2º: Invocamos o \textit{Lema de Scheffé} para terminar a demonstração. O Lema de Scheffé é um resultado em Teoria da Medida que, no nosso caso, implica que se $$f_{Y_n}(x) \longrightarrow f_Z(x)$$, então $$F_{Y_n}(x) \longrightarrow F_Z(x)$$, provando a definição Convergência em Distribuição.
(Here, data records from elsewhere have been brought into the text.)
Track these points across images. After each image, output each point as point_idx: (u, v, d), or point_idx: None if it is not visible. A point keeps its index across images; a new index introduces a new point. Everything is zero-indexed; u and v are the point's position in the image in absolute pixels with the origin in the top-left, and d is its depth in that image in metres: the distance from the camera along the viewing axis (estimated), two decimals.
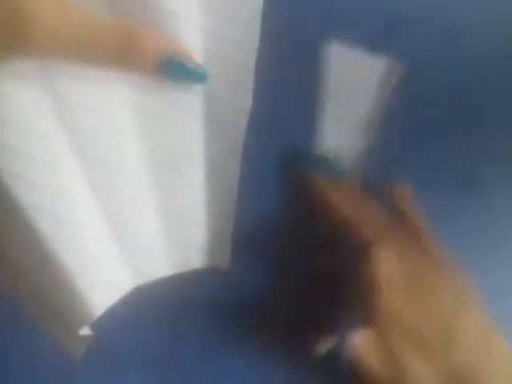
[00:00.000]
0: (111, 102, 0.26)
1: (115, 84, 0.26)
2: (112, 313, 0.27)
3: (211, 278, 0.32)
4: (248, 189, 0.30)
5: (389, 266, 0.28)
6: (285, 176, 0.34)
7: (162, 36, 0.25)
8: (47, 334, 0.29)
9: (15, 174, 0.24)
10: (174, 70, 0.25)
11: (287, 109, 0.34)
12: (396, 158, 0.37)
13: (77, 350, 0.28)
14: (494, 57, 0.40)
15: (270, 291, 0.36)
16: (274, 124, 0.34)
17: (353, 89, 0.29)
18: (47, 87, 0.24)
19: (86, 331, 0.27)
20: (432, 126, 0.38)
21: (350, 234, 0.30)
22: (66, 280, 0.26)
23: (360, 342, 0.27)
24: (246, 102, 0.28)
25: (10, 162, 0.24)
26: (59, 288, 0.26)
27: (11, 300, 0.29)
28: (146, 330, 0.34)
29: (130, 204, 0.27)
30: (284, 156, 0.34)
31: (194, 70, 0.26)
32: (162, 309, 0.34)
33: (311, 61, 0.34)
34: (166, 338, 0.35)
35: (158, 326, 0.34)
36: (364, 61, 0.29)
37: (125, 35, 0.24)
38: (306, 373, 0.34)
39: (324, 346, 0.31)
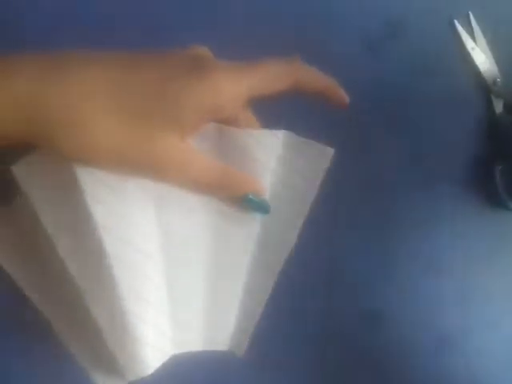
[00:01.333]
0: (195, 219, 0.34)
1: (202, 208, 0.34)
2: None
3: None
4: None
5: None
6: None
7: (249, 177, 0.34)
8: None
9: (117, 256, 0.31)
10: (250, 203, 0.34)
11: None
12: None
13: None
14: None
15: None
16: None
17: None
18: (156, 203, 0.33)
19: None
20: None
21: None
22: (127, 338, 0.32)
23: None
24: (293, 237, 0.35)
25: (117, 245, 0.31)
26: (118, 342, 0.32)
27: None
28: None
29: (188, 290, 0.35)
30: None
31: (262, 204, 0.34)
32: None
33: None
34: None
35: None
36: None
37: (226, 175, 0.33)
38: None
39: None
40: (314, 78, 0.34)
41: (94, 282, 0.32)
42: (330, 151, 0.34)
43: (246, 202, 0.33)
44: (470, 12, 0.44)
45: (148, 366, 0.32)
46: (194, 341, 0.35)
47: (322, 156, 0.35)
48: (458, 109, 0.44)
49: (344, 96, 0.35)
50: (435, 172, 0.43)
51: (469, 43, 0.44)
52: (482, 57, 0.43)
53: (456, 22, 0.44)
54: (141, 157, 0.29)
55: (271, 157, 0.35)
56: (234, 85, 0.30)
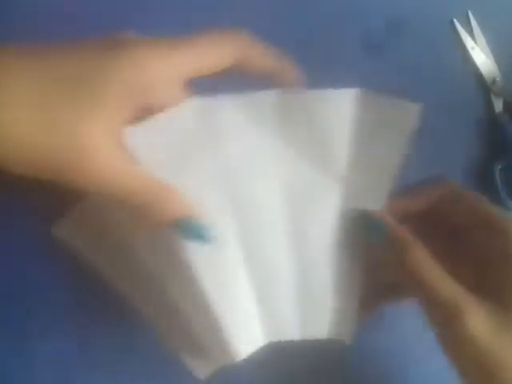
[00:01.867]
0: (267, 182, 0.31)
1: (272, 169, 0.31)
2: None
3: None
4: None
5: None
6: None
7: (183, 200, 0.29)
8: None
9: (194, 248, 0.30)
10: (184, 230, 0.29)
11: None
12: None
13: (203, 372, 0.34)
14: None
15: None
16: None
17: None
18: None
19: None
20: None
21: None
22: (217, 325, 0.31)
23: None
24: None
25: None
26: (209, 329, 0.32)
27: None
28: None
29: (273, 273, 0.32)
30: None
31: (199, 232, 0.30)
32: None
33: None
34: None
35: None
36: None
37: (151, 195, 0.28)
38: None
39: None
40: (261, 55, 0.30)
41: (174, 276, 0.32)
42: (416, 107, 0.30)
43: (177, 228, 0.29)
44: (469, 11, 0.44)
45: (239, 351, 0.31)
46: (288, 329, 0.32)
47: (408, 114, 0.30)
48: (457, 108, 0.44)
49: (296, 78, 0.31)
50: (434, 171, 0.43)
51: (468, 43, 0.44)
52: (481, 56, 0.43)
53: (456, 21, 0.44)
54: (59, 146, 0.26)
55: (345, 121, 0.30)
56: (161, 61, 0.27)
Em resumo, temos um trabalho facilitado por causa de um resultado mais forte e sofisticado.\

Muito bem, ao diferenciar as equações (1) e (4), obtemos $$f_{Y_n}(x) = f_{X_n}(\frac{x}{2\sqrt{2n+ 1} + 1/2}) \frac{1}{2\sqrt{2n + 1}}.$$

Agora temos que demonstrar que

$$\text{lim}_{n \to \infty} f_{Y_n}(x) = \text{lim}_{n \to \infty} f_{X_n}(\frac{x}{2\sqrt{2n+ 1} + 1/2}) \frac{1}{2\sqrt{2n + 1}} = \frac{1}{\sqrt{2\pi}}e^{-x^2/2}.$$

De fato,

\begin{align*} f_{X_n}(\frac{x}{2\sqrt{2n+ 1} + 1/2}) \frac{1}{2\sqrt{2n + 1}} & = \frac{1}{2\sqrt{2n+1}} \frac{1}{B(n,n)} (\frac{x}{2\sqrt{2n+1}} + \frac{1}{2})^{n-1} (\frac{1}{2} - \frac{x}{2\sqrt{2n+1}})^{n-1} \\ & = \frac{1}{2\sqrt{2n+1}} \frac{1}{B(n,n)}(\frac{1}{4} - \frac{x^2}{4(2n+1)})^{n-1} \\ & = \frac{1}{2\sqrt{2n+1}} \frac{2^{2n - 1} \sqrt{n}}{\sqrt{\pi}} (\frac{1}{4} - \frac{x^2}{4(2n+1)})^{n-1} \\ & = \frac{1}{2\sqrt{2n+1}} \frac{2^{2n - 1} \sqrt{n}}{\sqrt{\pi}} (\frac{1}{4})^{n-1}(1 - \frac{x^2}{2n-1})^{n-1} \\ & = \frac{1}{\sqrt{\pi}} \sqrt{\frac{n}{2n + 1}}(1 - \frac{x^2}{2n-1})^{n-1}. \end{align*}\

Aplicando o limite $$\text{lim}_{n \to \infty}$$ na úlima expressão acima, obtemos

\begin{align*} \text{lim}_{n \to \infty} \frac{1}{\sqrt{\pi}} \sqrt{\frac{n}{2n + 1}}(1 - \frac{x^2}{2n-1})^{n-1} &= \frac{1}{\sqrt{\pi}} \frac{1}{\sqrt{2}} \text{lim}_{n \to \infty} (1 + \frac{(-x^2/2)}{n - \frac{1}{2}})^{n-1} \\ &= \frac{1}{\sqrt{2\pi}}e^{-x/2}. \end{align*}

Mostramos que $$\text{lim}_{n \to \infty} f_{Y_n}(x) = f_Z(x)$$. Agora, pelo \textit{Lema de Schéffe}, temos que $$\text{lim}_{n \to \infty} F_{Y_n}(x) = F_Z(x)$$, o que prova a convergência em distribuição desejada e termina a demonstração.